==== Текст документа
— Чем для вас является «Гилель»?
Это возможность сделать что-то полезное, тикун олам. Это возможность помочь ребятам, сделать эту помощь цивилизованной и направленной. Для меня это еще и возможность общения в еврейском кругу единомышленников.
— У вас много кругов общения, почему именно «Гилель»? Ведь еврейская община в Москве и в России ассоциируется больше с религиозной общиной. Это все-таки раввины, это синагоги…
Мне как раз импонирует в «Гилеле» то, что это нерелигиозная история. Я вырос на Севере, понятно, что религии там не было по определению. Хотя мои родители из таких правильных семей, все говорили на идише. Папа из-под Гомеля. Его местечко полностью уничтожили немцы. В этой деревне было две основные фамилии. Одна из них Ресин. Все мои родственники Ресины. Я Владимира Иосифовича однажды спросил, не из Поддобрянки ли его родители. Выяснилось, мы с ним дальние родственники. И вторая фамилия — Найшуллер.
И все-таки мне религиозность не близка. Я походил на Двар Тору, которую блестяще делала Женя Альбац. Четыре года мы ходили по четвергам. Женя собирала фантастически интересных людей, было очень здорово. Каждую неделю кто-то должен был рассказать о своем видении. Она звала самых разных гостей. Был Фридман, был Мильман — посол Израиля. Много самых разных людей приходило. И был раввин, многоуважаемый Пинхас Гольдшмидт. Шла дискуссия, все комментировали, исходя из своего светского понимания. А рав Пинхас после того, как все высказывали свою точку зрения, говорил о том, что на самом деле предполагалось. Общение было потрясающим. Там были драматурги, доктора наук, и состоявшиеся люди, и молодежь.
========
==== Выбранные строки
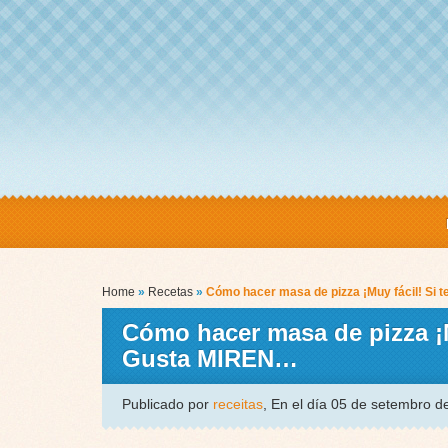
Home
»
Recetas
»
Cómo hacer masa de pizza ¡Muy fácil! Si 
Cómo hacer masa de pizza ¡M
Gusta MIREN…
Publicado por
receitas
, En el día 05 de setembro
========
▶ Условия задания:
#1 Перепишите дословно часть интервью о «Гилеле» от слов «Это возможность сделать» до слов «фамилия — Найшуллер.», включая обе границы.
#2 Изложите в виде краткого списка абзац интервью о «Гилеле», который начинается словами «И все-таки мне религиозность не близка», сохранив его основные факты.

▶ Ответы к заданиям:
#1
Это возможность сделать что-то полезное, тикун олам. Это возможность помочь ребятам, сделать эту помощь цивилизованной и направленной. Для меня это еще и возможность общения в еврейском кругу единомышленников.
— У вас много кругов общения, почему именно «Гилель»? Ведь еврейская община в Москве и в России ассоциируется больше с религиозной общиной. Это все-таки раввины, это синагоги…
Мне как раз импонирует в «Гилеле» то, что это нерелигиозная история. Я вырос на Севере, понятно, что религии там не было по определению. Хотя мои родители из таких правильных семей, все говорили на идише. Папа из-под Гомеля. Его местечко полностью уничтожили немцы. В этой деревне было две основные фамилии. Одна из них Ресин. Все мои родственники Ресины. Я Владимира Иосифовича однажды спросил, не из Поддобрянки ли его родители. Выяснилось, мы с ним дальние родственники. И вторая фамилия — Найшуллер.

#2
- Религиозность не близка.
- Четыре года по четвергам — встречи Двар Торы, которые блестяще вела Женя Альбац.
- Она собирала фантастически интересных и самых разных людей. Среди них были Фридман, посол Израиля Мильман, раввин Пинхас Гольдшмидт, драматурги, доктора наук, состоявшиеся люди и молодежь.
- Каждую неделю кто-то рассказывал о своем видении, и все комментировали со светских позиций.
- После этого рав Пинхас объяснял, что на самом деле предполагалось.
- Общение было потрясающим.